This plot provides lots of information. For example, capitalism has the highest percentage of positive attitudes; feminism has the highest percentage of negative attitudes; phenomenology has the highest percentage of neutral attitudes. Lots of comparsions can be made here.
# transform data for plotting
df_plot_per.index = school_list
draw_pie('plato')
draw_cloud(key_dict['plato'])
draw_pie('aristotle')
draw_cloud(key_dict['aristotle'])
draw_pie('empiricism')
draw_cloud(key_dict['empiricism'])
draw_pie('rationalism')
draw_cloud(key_dict['rationalism'])
draw_pie('analytic')
draw_cloud(key_dict['analytic'])
draw_pie('continental')
draw_cloud(key_dict['continental'])
draw_pie('phenomenology')
draw_cloud(key_dict['phenomenology'])
draw_pie('german_idealism')
draw_cloud(key_dict['german_idealism'])
draw_pie('communism')
draw_cloud(key_dict['communism'])
draw_pie('capitalism')
draw_cloud(key_dict['capitalism'])
draw_pie('stoicism')
draw_cloud(key_dict['stoicism'])
draw_pie('nietzsche')
draw_cloud(key_dict['nietzsche'])
draw_pie('feminism')
draw_cloud(key_dict['feminism'])
By looking at the pie chart and the word cloud for each school, I am able to see each school's attitude on several topics. These results are helpful to answer the scientific question: which material talks about my topic and supporting my opinion. For example, if I am looking for texts that are related to capitalism, I should focus on school Capitalism since relative words do not appear in any other word cloud graph. Then it shows positive arguments are more likely to be found (56.1%). If I support capitalism, it is worth looking at those texts; if I am against capitalism, since the percentage of negative attitude is 19.7%, it is a little bit difficult to find relative texts and I might need to look at other kind of materials except those texts. Personally, the scientific question does help me inform the decision about what materials I should choose for my report.
(1) The total number of texts for each school varies a lot (stoicism has relatively small amount of texts) and this might affect the results.
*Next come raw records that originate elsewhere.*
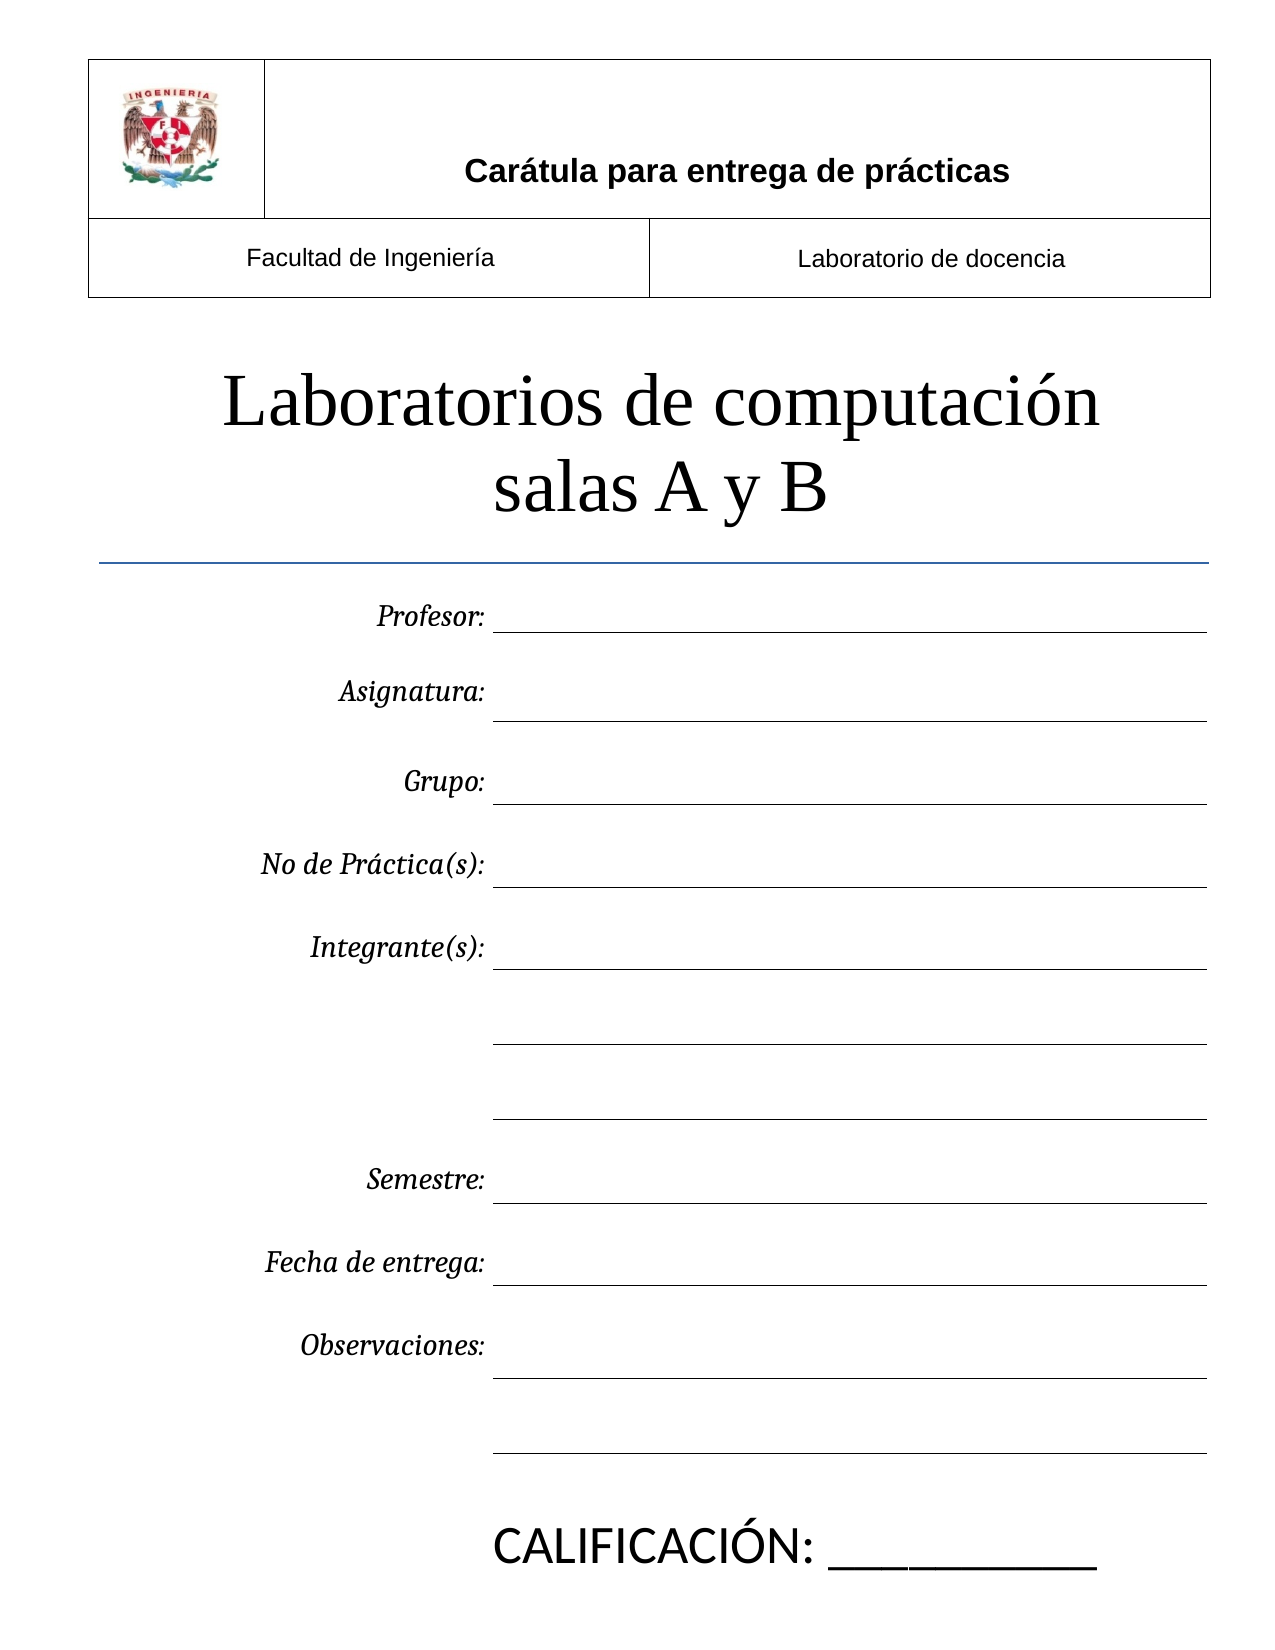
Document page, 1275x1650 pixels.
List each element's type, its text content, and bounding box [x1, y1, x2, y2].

table_cell [493, 805, 1207, 887]
table_cell [493, 722, 1207, 804]
table_cell [118, 1378, 493, 1453]
table_cell [493, 1120, 1207, 1202]
text Laboratorios de computación [118, 355, 1205, 441]
table_cell [493, 888, 1207, 969]
table_cell [493, 970, 1207, 1044]
table_header Profesor: [118, 564, 493, 631]
table_cell Asignatura: [118, 631, 493, 721]
table_cell Facultad de Ingeniería [89, 219, 649, 297]
table_cell Semestre: [118, 1119, 493, 1202]
table_cell [493, 1379, 1207, 1453]
table_cell Fecha de entrega: [118, 1203, 493, 1285]
text CALIFICACIÓN: __________ [118, 1511, 1205, 1577]
table_header Carátula para entrega de prácticas [265, 60, 1210, 217]
table_cell Observaciones: [118, 1285, 493, 1378]
text salas A y B [118, 441, 1205, 528]
table_cell Integrante(s): [118, 887, 493, 969]
table_cell [493, 1045, 1207, 1119]
table_header [493, 556, 1207, 562]
table_header [493, 564, 1207, 631]
table_cell [118, 969, 493, 1044]
table_cell [493, 1286, 1207, 1378]
table_header [89, 60, 264, 217]
table_cell Laboratorio de docencia [650, 219, 1210, 297]
table_cell [118, 1044, 493, 1119]
table_cell [493, 1204, 1207, 1285]
table_cell Grupo: [118, 721, 493, 804]
table_cell No de Práctica(s): [118, 804, 493, 887]
table_header [118, 556, 493, 562]
table_cell [493, 633, 1207, 721]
(2) It can be seen that the word cloud graphs for each school are a little bit strange as the words "one", "say", "would" appear on the graphs. Those words do not bring me any information, but I still use default stopwords since I am not familiar with philosophy and I do not know whether they do matter in the philosophy area. The stopwords might need to be updated.